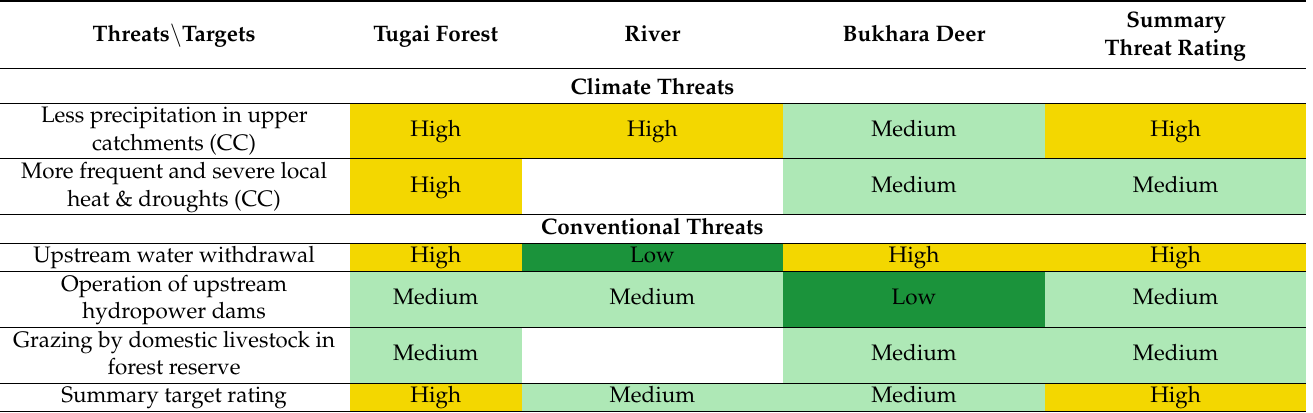
Table 1. Example Rating of Conventional and Climate Threats to Ecosystems in the Tugai Nature Reserve. The threat rating table shows ratings for each threat-target combination, as well as summary ratings for each threat (in the column on the right) and summary ratings for each target (in the bottom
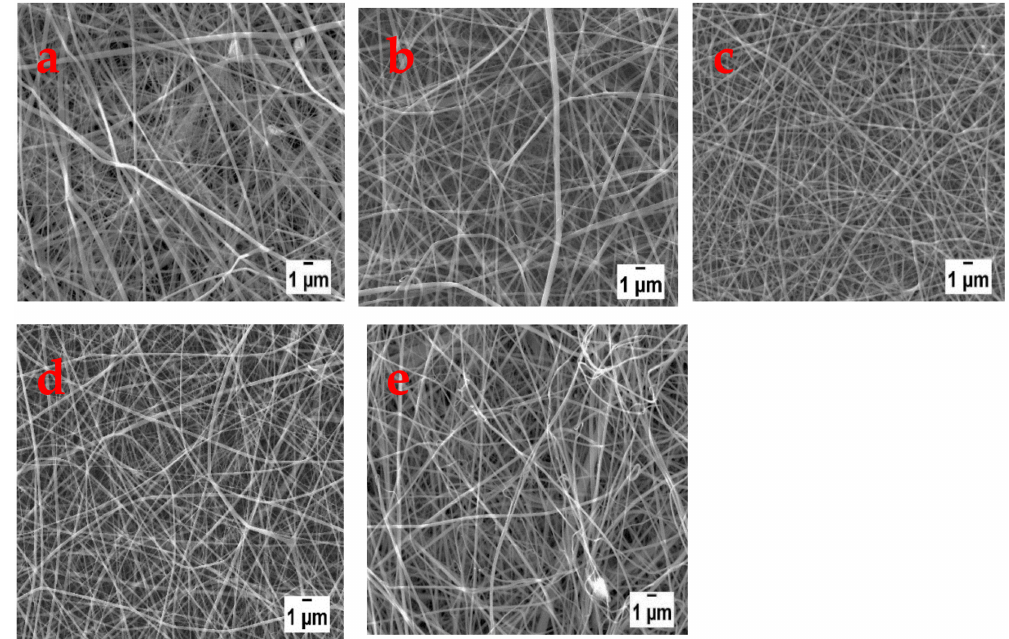
Figure 8. SEM images of nanofibers electrospun at tip to collector distances of ( a ) 6, ( b ) 8, ( c ) 10, ( d ) 12, and ( e ) 14 cm. The SEM images of nanofibers electrospun under optimum conditions are shown in Figure 9 and the corresponding diameter distributions for the nanofibers are shown in Figure 10. The average fiber diameters of 116, 130, 129, and 122 nm were obtained using films from CaCl 2 , Ca(NO 3 ) 2 , LiCl, and LiBr, respectively. The optimum conditions were a flow rate of 6 µ L min − 1 and an applied voltage of 15 kV for all the polymer solutions of the different films. While the polymer concentration of 10 wt% was optimum for CaCl 2 , LiBr, and Ca(NO 3 ) 2 and 13 wt% for LiCl, and tip to collector distances of 12 cm for CaCl 2 and LiBr, 10 cm for Ca(NO 3 ) 2 and 14 cm for LiCl nanofibers.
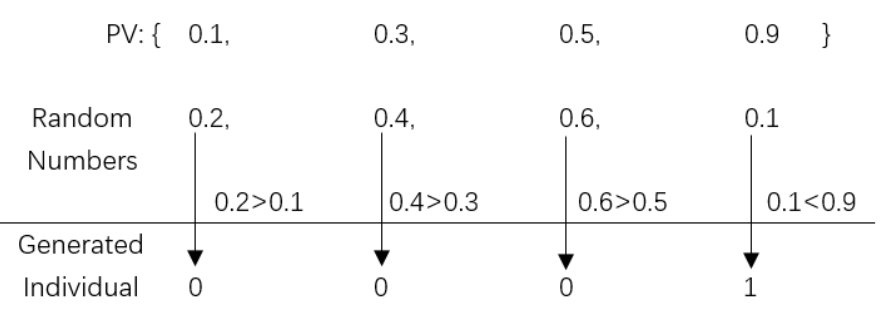
Figure 2. An example of generating an individual through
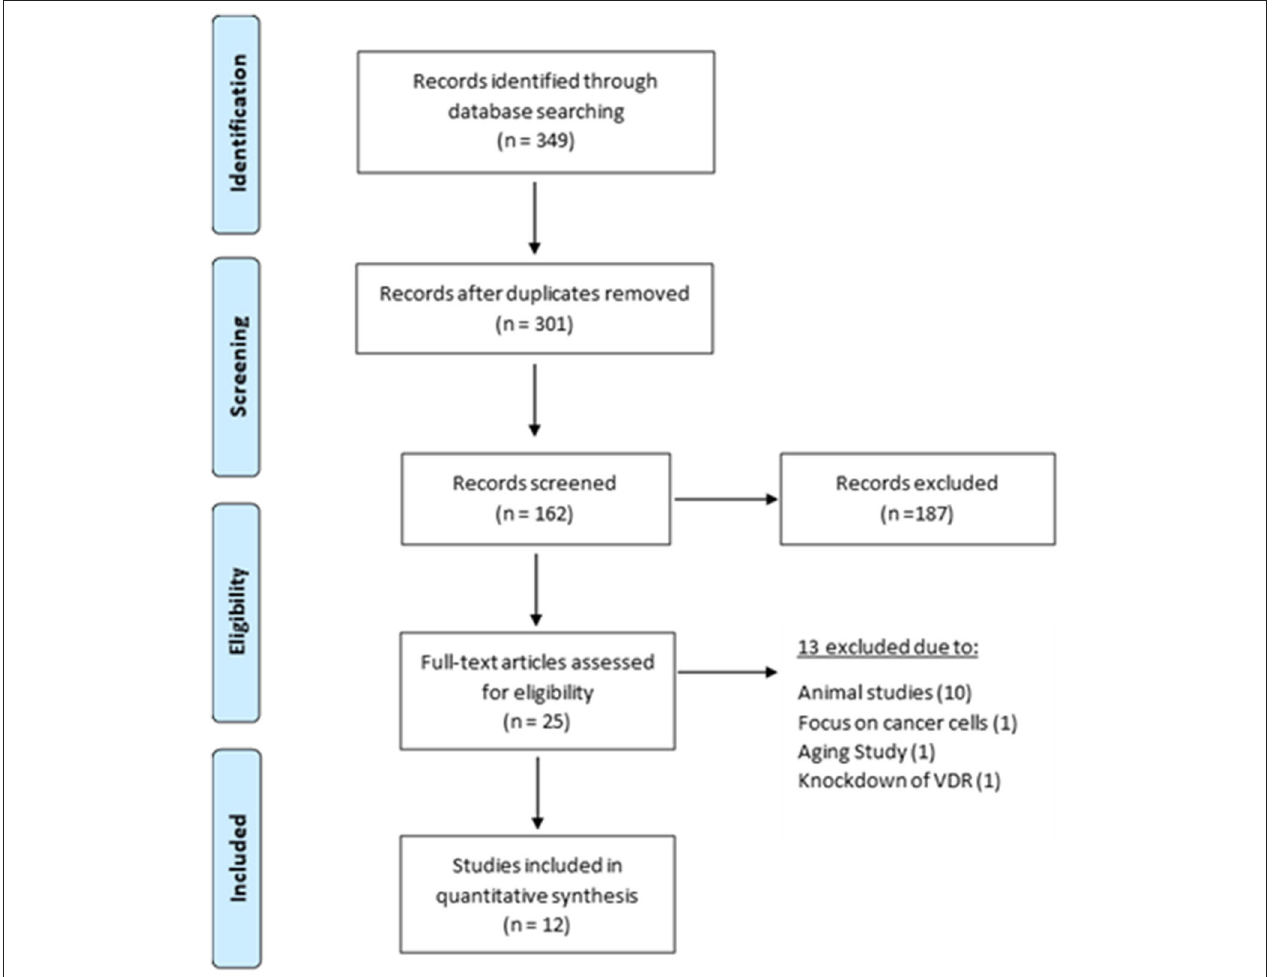
FIGURE 2 | Selection and exclusion of studies in accordance with PRISMA guidelines (Moher et al., 2009). day 4 (0.7-fold). The remaining three studies (Olsson et al.,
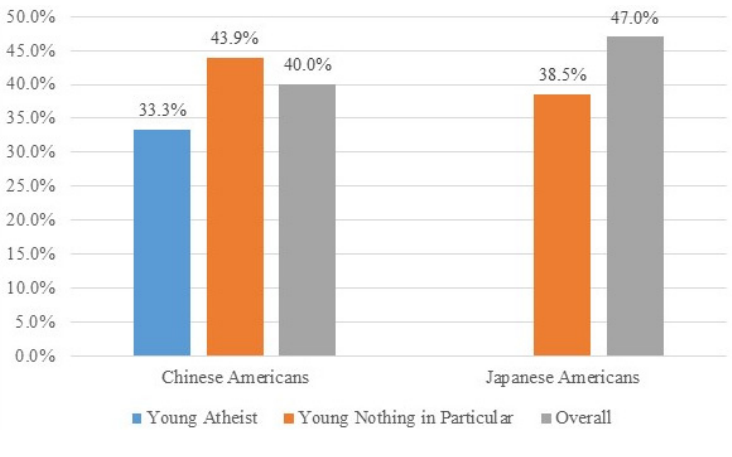
Figure 7. Belief in ancestral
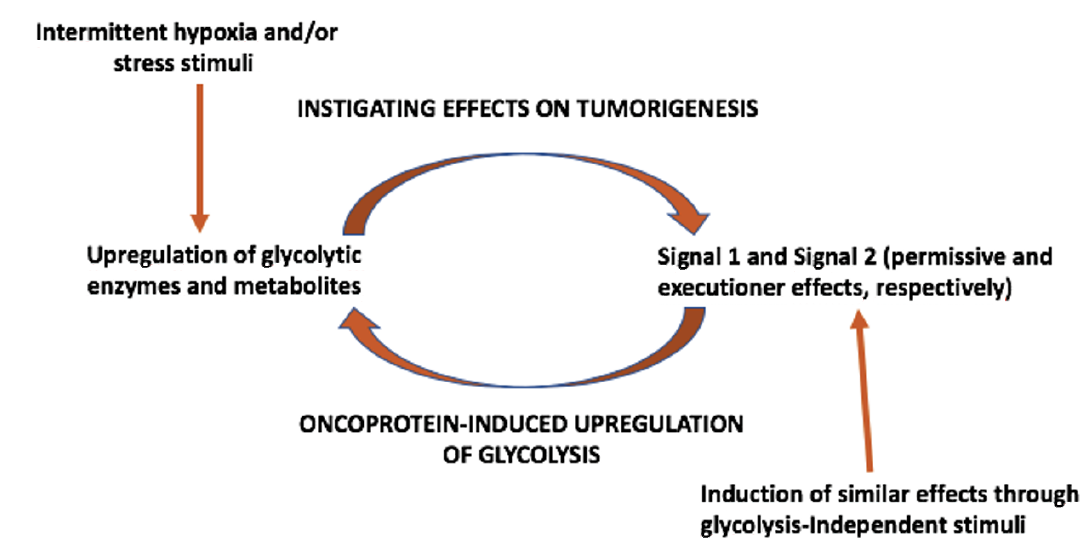
Figure 4. Feed-Forward Amplification Loop between Upregulated Glycolysis and Oncoproteins in Promoting Early Tumorigenesis. Intermittent hypoxia and/or other stress stimuli can induce the upregulation of glycolysis and such upregulation may induce Signal 1 and/or Signal 2 (permissive and executioner effects, respectively) as illustrated in Figure 3. Oncoproteins may, by themselves, upregulate glycolysis, thereby making glycolytic enzymes and metabolites available for the renewed induction of oncogenic signaling mechanisms. This feed-forward regulation may be at the basis of the multistep process that is known to be required to achieve full-blown tumor growth. We suggest that permissive and executioner effects can be induced by other glycolysis-independent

▶ _Assignment_
Where an entry includes a picture, drop it, and print the rest of the material word for word.

▶ _Output of the exercise_
Table 1. Example Rating of Conventional and Climate Threats to Ecosystems in the Tugai Nature Reserve. The threat rating table shows ratings for each threat-target combination, as well as summary ratings for each threat (in the column on the right) and summary ratings for each target (in the bottom
Figure 8. SEM images of nanofibers electrospun at tip to collector distances of ( a ) 6, ( b ) 8, ( c ) 10, ( d ) 12, and ( e ) 14 cm. The SEM images of nanofibers electrospun under optimum conditions are shown in Figure 9 and the corresponding diameter distributions for the nanofibers are shown in Figure 10. The average fiber diameters of 116, 130, 129, and 122 nm were obtained using films from CaCl 2 , Ca(NO 3 ) 2 , LiCl, and LiBr, respectively. The optimum conditions were a flow rate of 6 µ L min − 1 and an applied voltage of 15 kV for all the polymer solutions of the different films. While the polymer concentration of 10 wt% was optimum for CaCl 2 , LiBr, and Ca(NO 3 ) 2 and 13 wt% for LiCl, and tip to collector distances of 12 cm for CaCl 2 and LiBr, 10 cm for Ca(NO 3 ) 2 and 14 cm for LiCl nanofibers.
Figure 2. An example of generating an individual through
FIGURE 2 | Selection and exclusion of studies in accordance with PRISMA guidelines (Moher et al., 2009). day 4 (0.7-fold). The remaining three studies (Olsson et al.,
Figure 7. Belief in ancestral
Figure 4. Feed-Forward Amplification Loop between Upregulated Glycolysis and Oncoproteins in Promoting Early Tumorigenesis. Intermittent hypoxia and/or other stress stimuli can induce the upregulation of glycolysis and such upregulation may induce Signal 1 and/or Signal 2 (permissive and executioner effects, respectively) as illustrated in Figure 3. Oncoproteins may, by themselves, upregulate glycolysis, thereby making glycolytic enzymes and metabolites available for the renewed induction of oncogenic signaling mechanisms. This feed-forward regulation may be at the basis of the multistep process that is known to be required to achieve full-blown tumor growth. We suggest that permissive and executioner effects can be induced by other glycolysis-independent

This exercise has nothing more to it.